Being an influencer looks a little different now. It used to be the Miley Cyruses, Demi Lovatos, Selena Gomezes - people you could see and want to emulate. You could buy their clothes and get their look, but you could never really attain their status.


But when the OGs started cropping up, and YouTubers really became the tastemakers, this status became more accessible. These people weren’t celebrities, necessarily - they were people like you and me, using the tools that we all have available to us to create content.


Now we’ve all got the tools, and we’ve all got the access to a global audience to create things for.

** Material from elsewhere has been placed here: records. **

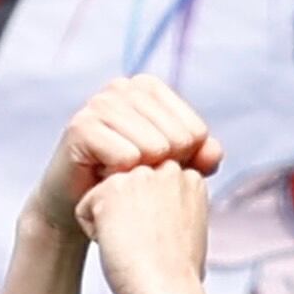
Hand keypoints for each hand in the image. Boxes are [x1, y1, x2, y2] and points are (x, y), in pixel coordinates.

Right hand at [58, 74, 217, 199]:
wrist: (79, 206)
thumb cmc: (128, 182)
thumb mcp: (171, 168)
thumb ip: (200, 157)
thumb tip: (213, 153)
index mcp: (149, 87)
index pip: (196, 131)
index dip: (184, 163)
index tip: (156, 169)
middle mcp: (123, 87)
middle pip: (178, 139)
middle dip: (162, 169)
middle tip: (136, 176)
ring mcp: (99, 102)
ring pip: (154, 148)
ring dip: (141, 176)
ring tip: (121, 177)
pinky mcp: (80, 126)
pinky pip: (126, 158)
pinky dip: (121, 179)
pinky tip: (104, 178)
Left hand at [76, 158, 216, 293]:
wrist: (168, 291)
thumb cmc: (179, 275)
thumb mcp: (191, 230)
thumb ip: (178, 209)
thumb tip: (164, 213)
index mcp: (189, 180)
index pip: (152, 189)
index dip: (152, 219)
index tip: (162, 240)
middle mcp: (166, 170)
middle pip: (128, 190)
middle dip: (130, 215)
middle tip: (147, 244)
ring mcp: (138, 176)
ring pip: (106, 197)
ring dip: (112, 223)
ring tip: (134, 245)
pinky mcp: (110, 189)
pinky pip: (86, 208)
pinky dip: (94, 232)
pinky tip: (118, 245)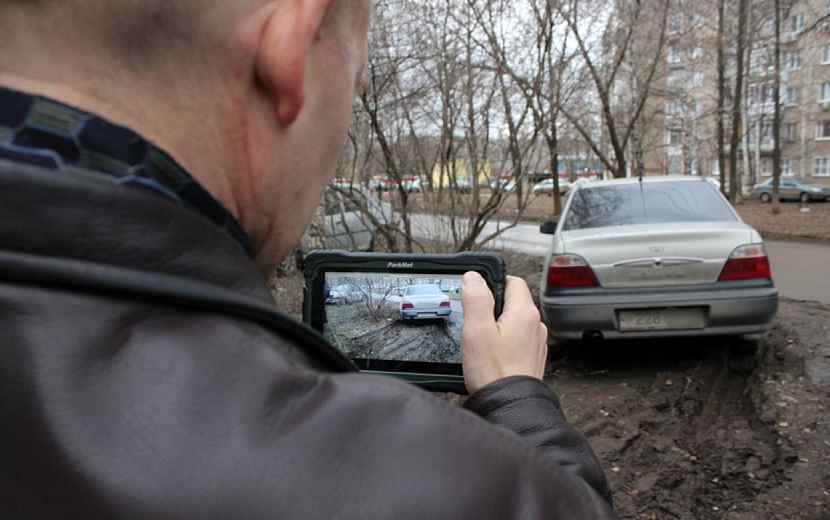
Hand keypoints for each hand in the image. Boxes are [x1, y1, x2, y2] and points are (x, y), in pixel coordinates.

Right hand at [460, 272, 547, 393]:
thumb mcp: (477, 330)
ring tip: (481, 338)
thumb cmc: (494, 373)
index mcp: (525, 313)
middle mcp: (536, 326)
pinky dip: (505, 341)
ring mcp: (536, 344)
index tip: (477, 291)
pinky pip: (518, 340)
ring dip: (499, 324)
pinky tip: (491, 354)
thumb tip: (473, 277)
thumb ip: (476, 299)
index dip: (493, 281)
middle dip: (493, 305)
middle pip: (513, 301)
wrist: (510, 406)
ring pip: (515, 322)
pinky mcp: (532, 359)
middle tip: (474, 317)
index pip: (512, 280)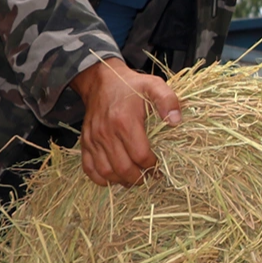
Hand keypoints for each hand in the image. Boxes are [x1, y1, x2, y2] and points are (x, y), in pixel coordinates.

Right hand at [71, 58, 180, 186]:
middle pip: (123, 168)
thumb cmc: (130, 86)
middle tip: (149, 177)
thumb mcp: (153, 85)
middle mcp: (106, 133)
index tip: (158, 166)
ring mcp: (93, 139)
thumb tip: (176, 121)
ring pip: (106, 172)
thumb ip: (168, 100)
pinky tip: (114, 177)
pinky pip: (89, 168)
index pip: (140, 155)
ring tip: (134, 179)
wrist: (101, 80)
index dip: (151, 165)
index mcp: (125, 121)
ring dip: (122, 181)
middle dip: (139, 178)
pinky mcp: (85, 142)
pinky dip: (101, 178)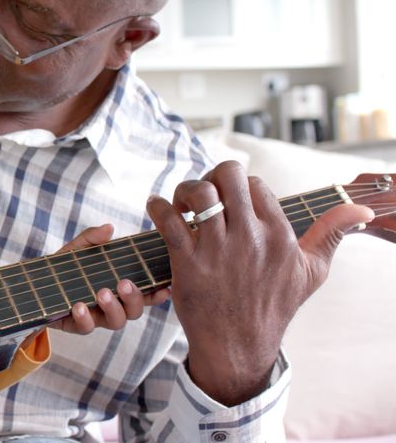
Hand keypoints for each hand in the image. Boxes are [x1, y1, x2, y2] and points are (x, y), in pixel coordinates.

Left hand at [49, 224, 171, 334]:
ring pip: (116, 321)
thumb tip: (109, 228)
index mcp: (119, 287)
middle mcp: (113, 305)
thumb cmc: (64, 267)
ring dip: (112, 307)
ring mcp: (97, 317)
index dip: (158, 293)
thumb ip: (92, 239)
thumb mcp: (77, 249)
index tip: (164, 287)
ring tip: (102, 292)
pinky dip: (85, 318)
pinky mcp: (78, 325)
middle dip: (134, 298)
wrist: (35, 285)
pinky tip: (78, 306)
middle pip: (135, 310)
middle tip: (124, 283)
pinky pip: (86, 327)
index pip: (146, 292)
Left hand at [147, 161, 373, 404]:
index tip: (227, 202)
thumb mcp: (312, 272)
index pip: (254, 184)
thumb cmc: (273, 306)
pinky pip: (168, 220)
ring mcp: (217, 250)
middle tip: (202, 195)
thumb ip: (332, 234)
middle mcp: (250, 237)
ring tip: (181, 205)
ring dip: (184, 190)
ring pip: (198, 192)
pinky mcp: (188, 263)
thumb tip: (362, 209)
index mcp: (278, 234)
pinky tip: (157, 208)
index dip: (237, 186)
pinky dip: (157, 207)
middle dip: (210, 176)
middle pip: (227, 175)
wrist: (239, 345)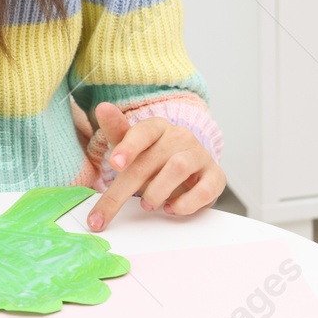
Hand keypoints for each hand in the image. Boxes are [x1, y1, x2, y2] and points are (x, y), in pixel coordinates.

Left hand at [85, 101, 224, 231]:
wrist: (188, 171)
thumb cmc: (154, 158)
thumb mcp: (131, 146)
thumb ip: (116, 130)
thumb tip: (102, 108)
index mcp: (157, 127)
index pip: (143, 131)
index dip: (128, 147)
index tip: (115, 164)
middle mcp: (180, 137)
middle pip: (152, 159)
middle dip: (127, 188)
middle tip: (110, 208)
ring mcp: (199, 155)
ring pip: (179, 167)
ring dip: (157, 191)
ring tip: (147, 204)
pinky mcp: (215, 176)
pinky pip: (205, 189)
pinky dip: (186, 203)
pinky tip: (172, 208)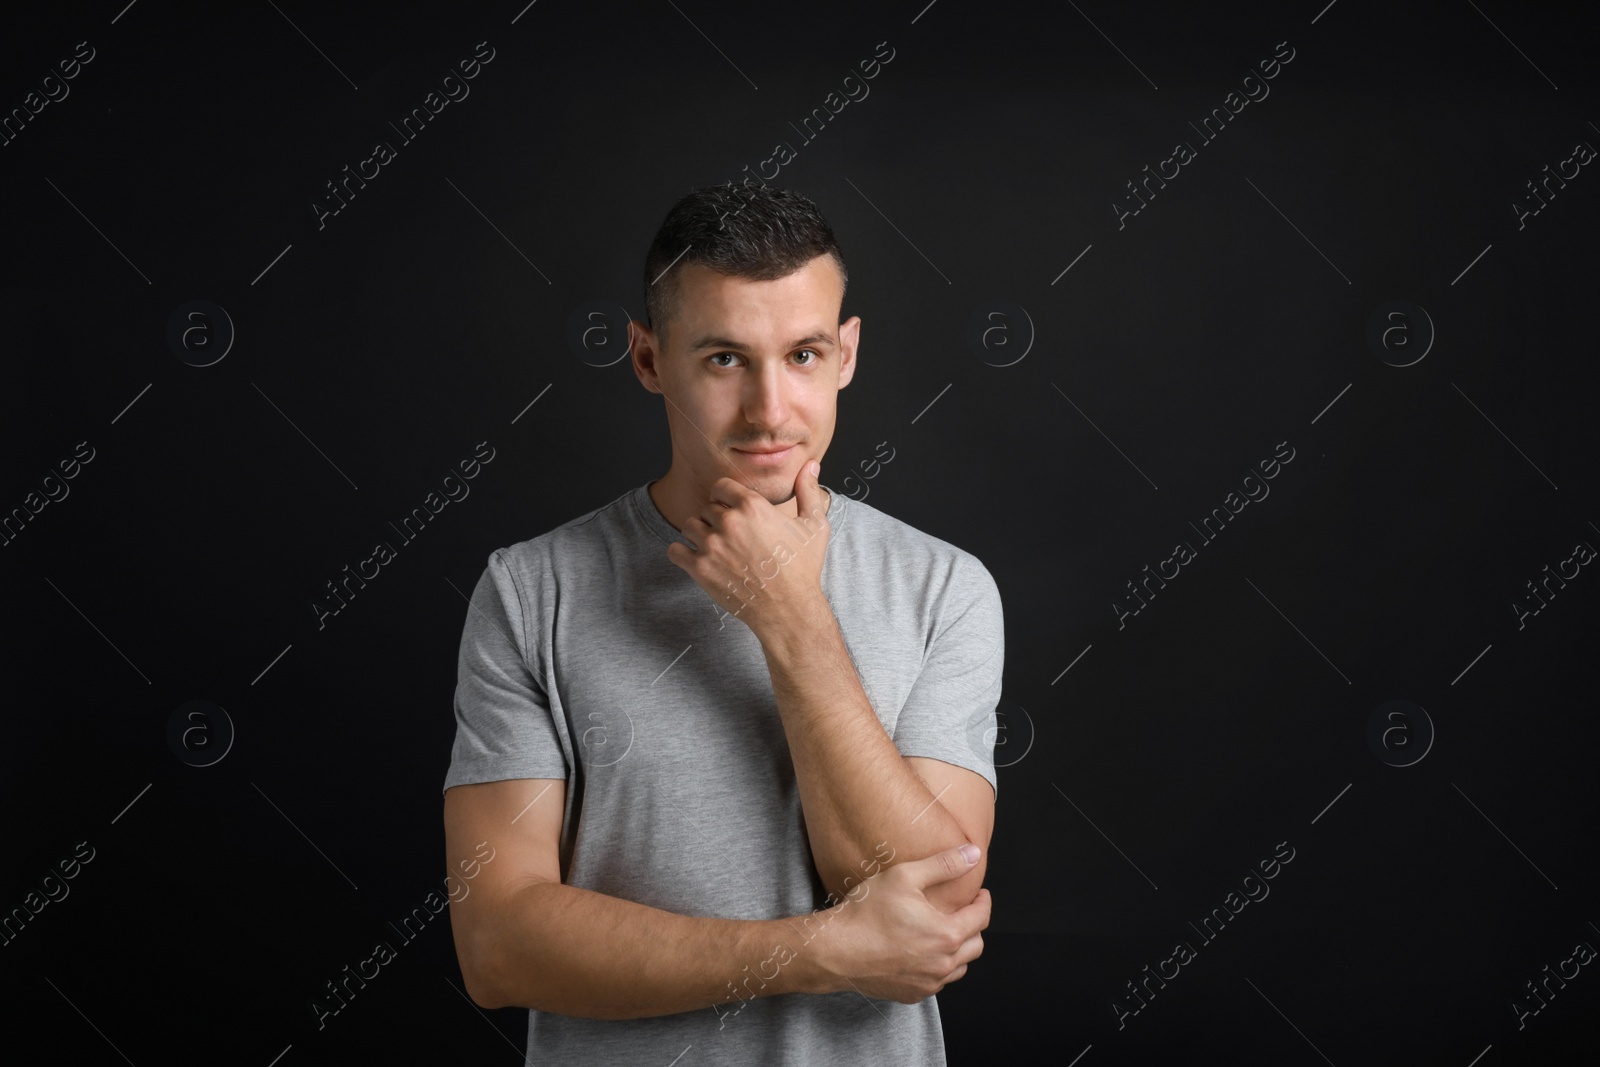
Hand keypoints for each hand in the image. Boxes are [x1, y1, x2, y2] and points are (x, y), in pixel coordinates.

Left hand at [666, 462, 831, 638]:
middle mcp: (729, 522)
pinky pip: (675, 550)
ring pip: (689, 526)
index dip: (725, 497)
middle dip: (715, 519)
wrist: (789, 609)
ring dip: (699, 534)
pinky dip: (682, 553)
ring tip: (716, 547)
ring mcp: (711, 546)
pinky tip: (697, 558)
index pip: (720, 486)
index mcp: (752, 506)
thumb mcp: (814, 526)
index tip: (731, 509)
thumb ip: (808, 491)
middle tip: (731, 536)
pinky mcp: (700, 569)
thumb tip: (811, 465)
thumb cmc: (803, 568)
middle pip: (706, 508)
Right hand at [801, 843, 990, 1003]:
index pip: (981, 917)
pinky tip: (923, 952)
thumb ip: (944, 865)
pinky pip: (937, 982)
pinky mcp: (912, 994)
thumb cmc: (867, 912)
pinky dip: (938, 967)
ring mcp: (928, 983)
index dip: (983, 901)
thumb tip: (973, 855)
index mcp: (947, 935)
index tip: (979, 894)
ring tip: (944, 932)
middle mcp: (943, 964)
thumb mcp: (905, 876)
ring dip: (959, 950)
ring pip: (959, 968)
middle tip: (963, 911)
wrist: (836, 950)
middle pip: (976, 945)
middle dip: (974, 926)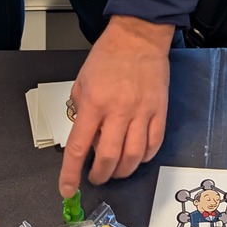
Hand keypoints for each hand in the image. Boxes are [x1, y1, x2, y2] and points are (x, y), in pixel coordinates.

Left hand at [59, 15, 172, 197]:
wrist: (138, 37)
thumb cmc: (107, 57)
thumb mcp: (82, 82)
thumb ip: (81, 112)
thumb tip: (86, 139)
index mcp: (94, 103)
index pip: (79, 147)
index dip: (71, 173)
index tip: (67, 188)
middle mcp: (118, 110)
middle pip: (109, 157)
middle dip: (100, 175)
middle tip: (96, 177)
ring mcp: (142, 112)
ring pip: (134, 156)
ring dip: (123, 171)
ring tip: (116, 171)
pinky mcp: (159, 111)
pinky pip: (154, 144)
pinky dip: (144, 157)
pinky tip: (137, 157)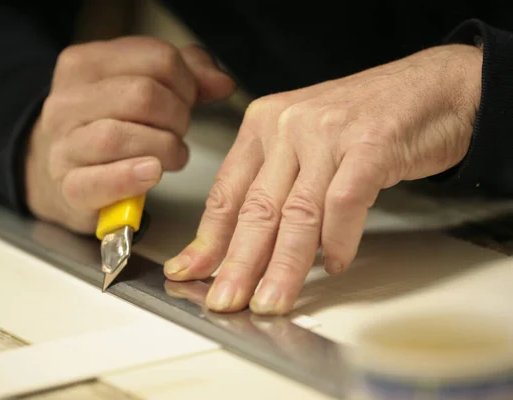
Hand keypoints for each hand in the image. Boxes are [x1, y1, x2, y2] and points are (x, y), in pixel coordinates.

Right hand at [25, 36, 234, 232]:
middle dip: (177, 116)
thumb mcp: (140, 86)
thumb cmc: (109, 126)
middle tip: (179, 130)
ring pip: (119, 136)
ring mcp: (63, 144)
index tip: (188, 99)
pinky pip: (99, 181)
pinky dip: (131, 178)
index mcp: (86, 63)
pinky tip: (151, 173)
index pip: (156, 58)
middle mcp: (67, 100)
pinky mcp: (68, 186)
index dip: (188, 82)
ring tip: (172, 155)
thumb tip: (222, 83)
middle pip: (142, 95)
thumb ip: (186, 75)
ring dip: (163, 149)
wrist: (61, 173)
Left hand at [165, 44, 481, 314]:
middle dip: (238, 264)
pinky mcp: (369, 144)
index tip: (191, 270)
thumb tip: (254, 247)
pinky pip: (344, 204)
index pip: (227, 192)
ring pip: (296, 214)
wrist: (435, 86)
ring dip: (283, 267)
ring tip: (271, 301)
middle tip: (225, 300)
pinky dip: (338, 241)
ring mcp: (328, 133)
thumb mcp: (306, 143)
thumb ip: (278, 187)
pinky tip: (335, 265)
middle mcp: (289, 125)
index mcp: (264, 123)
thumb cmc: (368, 118)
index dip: (209, 239)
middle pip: (256, 208)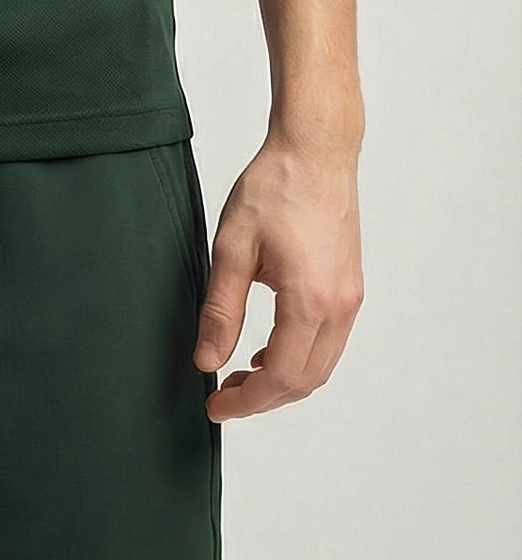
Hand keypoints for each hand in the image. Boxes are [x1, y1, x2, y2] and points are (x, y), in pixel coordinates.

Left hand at [195, 128, 363, 421]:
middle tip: (224, 398)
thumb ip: (221, 310)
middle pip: (306, 380)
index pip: (282, 377)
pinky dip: (301, 357)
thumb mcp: (232, 249)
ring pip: (321, 365)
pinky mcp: (350, 286)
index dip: (247, 402)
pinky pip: (329, 341)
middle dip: (264, 399)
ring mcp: (350, 297)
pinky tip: (270, 349)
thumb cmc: (275, 188)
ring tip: (242, 377)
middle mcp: (340, 306)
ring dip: (284, 380)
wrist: (316, 151)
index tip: (217, 408)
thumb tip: (208, 361)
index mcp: (310, 301)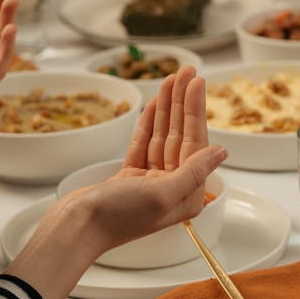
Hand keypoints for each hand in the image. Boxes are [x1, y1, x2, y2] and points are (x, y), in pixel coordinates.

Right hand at [6, 67, 227, 298]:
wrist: (77, 227)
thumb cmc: (119, 216)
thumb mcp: (162, 193)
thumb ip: (194, 172)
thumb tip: (221, 152)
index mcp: (187, 196)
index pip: (196, 144)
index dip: (195, 110)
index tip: (198, 83)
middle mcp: (173, 188)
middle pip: (181, 136)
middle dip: (183, 103)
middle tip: (186, 71)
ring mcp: (151, 181)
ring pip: (162, 136)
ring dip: (167, 107)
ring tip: (171, 79)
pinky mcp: (131, 177)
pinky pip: (144, 144)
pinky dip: (149, 123)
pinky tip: (156, 103)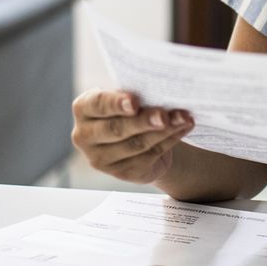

What I’m seeing in the new social media that I like is, because of the complete access to all this information, this generation is much more open. I think the challenge the kids have now is that social media is so ingrained in their lives, that it’s hard to find that line between sharing your brand and sharing everything.


I now run a media company that educates the younger generation about the NFT (non-fungible token) space. And for me, it’s a lesson in true authenticity. To me, NFTs are the most authentic form of social media. Their creators are inherently authentic, because they have such a close interaction with their audience in the hopes that they directly buy into what they’ve got to share.



I like to preserve something that I have ownership in. And there are things I don’t want to share with the world. I want to own all the IP of Jeremy Fall's personal life, or at least a part of it. Like an NFT of me.


As long as you are able to keep some part of yourself that's just for you as a creator, I think you'll be okay. Because, regardless of what other people try to sell you, that's true authenticity.